### What you should do
Reproduce the closing part of the entries exactly: the line with "Password strength validator" and all lines after it, ending with the last line, and nothing else.

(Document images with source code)

******

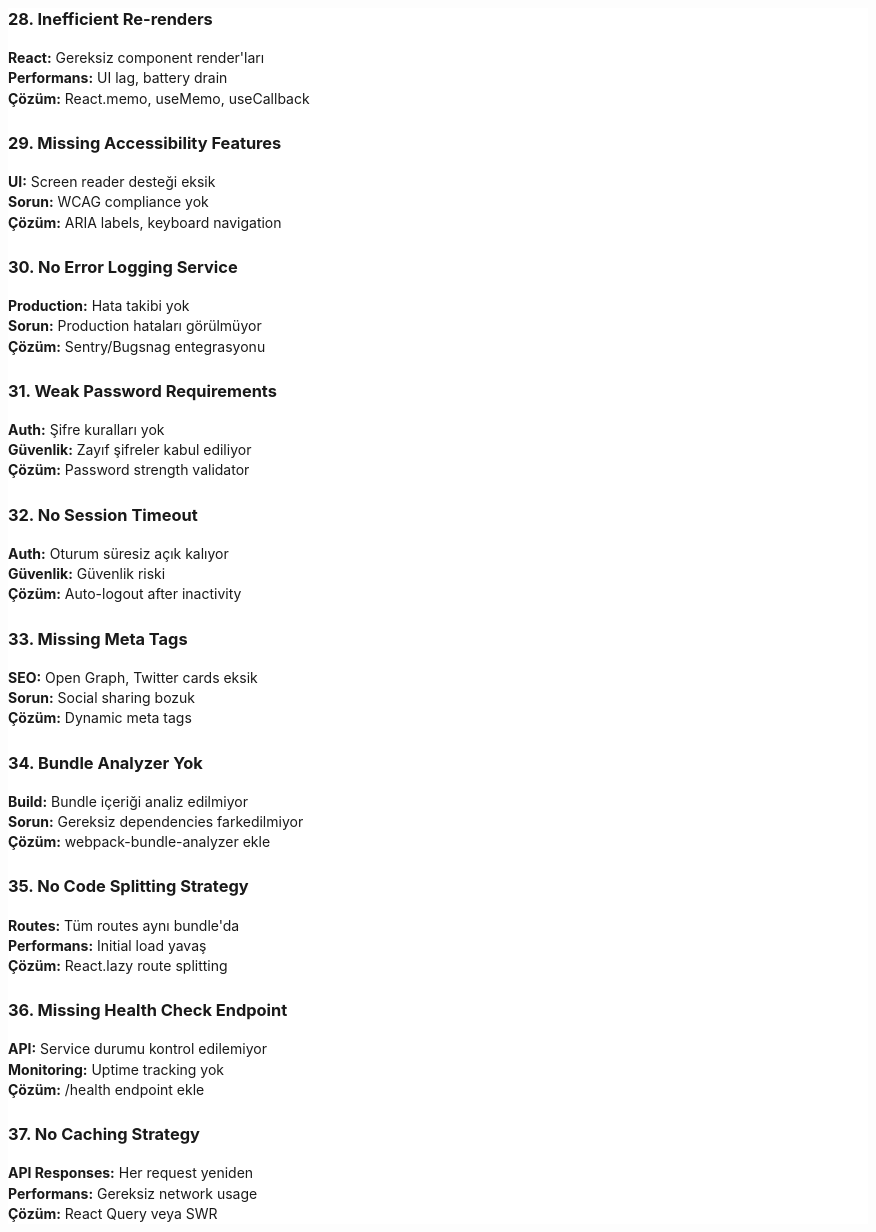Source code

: ### 28. Inefficient Re-renders
**React:** Gereksiz component render'ları  
**Performans:** UI lag, battery drain  
**Çözüm:** React.memo, useMemo, useCallback

### 29. Missing Accessibility Features
**UI:** Screen reader desteği eksik  
**Sorun:** WCAG compliance yok  
**Çözüm:** ARIA labels, keyboard navigation

### 30. No Error Logging Service
**Production:** Hata takibi yok  
**Sorun:** Production hataları görülmüyor  
**Çözüm:** Sentry/Bugsnag entegrasyonu

### 31. Weak Password Requirements
**Auth:** Şifre kuralları yok  
**Güvenlik:** Zayıf şifreler kabul ediliyor  
**Çözüm:** Password strength validator

### 32. No Session Timeout
**Auth:** Oturum süresiz açık kalıyor  
**Güvenlik:** Güvenlik riski  
**Çözüm:** Auto-logout after inactivity

### 33. Missing Meta Tags
**SEO:** Open Graph, Twitter cards eksik  
**Sorun:** Social sharing bozuk  
**Çözüm:** Dynamic meta tags

### 34. Bundle Analyzer Yok
**Build:** Bundle içeriği analiz edilmiyor  
**Sorun:** Gereksiz dependencies farkedilmiyor  
**Çözüm:** webpack-bundle-analyzer ekle

### 35. No Code Splitting Strategy
**Routes:** Tüm routes aynı bundle'da  
**Performans:** Initial load yavaş  
**Çözüm:** React.lazy route splitting

### 36. Missing Health Check Endpoint
**API:** Service durumu kontrol edilemiyor  
**Monitoring:** Uptime tracking yok  
**Çözüm:** /health endpoint ekle

### 37. No Caching Strategy
**API Responses:** Her request yeniden  
**Performans:** Gereksiz network usage  
**Çözüm:** React Query veya SWR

******

### Solution
**Çözüm:** Password strength validator

### 32. No Session Timeout
**Auth:** Oturum süresiz açık kalıyor  
**Güvenlik:** Güvenlik riski  
**Çözüm:** Auto-logout after inactivity

### 33. Missing Meta Tags
**SEO:** Open Graph, Twitter cards eksik  
**Sorun:** Social sharing bozuk  
**Çözüm:** Dynamic meta tags

### 34. Bundle Analyzer Yok
**Build:** Bundle içeriği analiz edilmiyor  
**Sorun:** Gereksiz dependencies farkedilmiyor  
**Çözüm:** webpack-bundle-analyzer ekle

### 35. No Code Splitting Strategy
**Routes:** Tüm routes aynı bundle'da  
**Performans:** Initial load yavaş  
**Çözüm:** React.lazy route splitting

### 36. Missing Health Check Endpoint
**API:** Service durumu kontrol edilemiyor  
**Monitoring:** Uptime tracking yok  
**Çözüm:** /health endpoint ekle

### 37. No Caching Strategy
**API Responses:** Her request yeniden  
**Performans:** Gereksiz network usage  
**Çözüm:** React Query veya SWR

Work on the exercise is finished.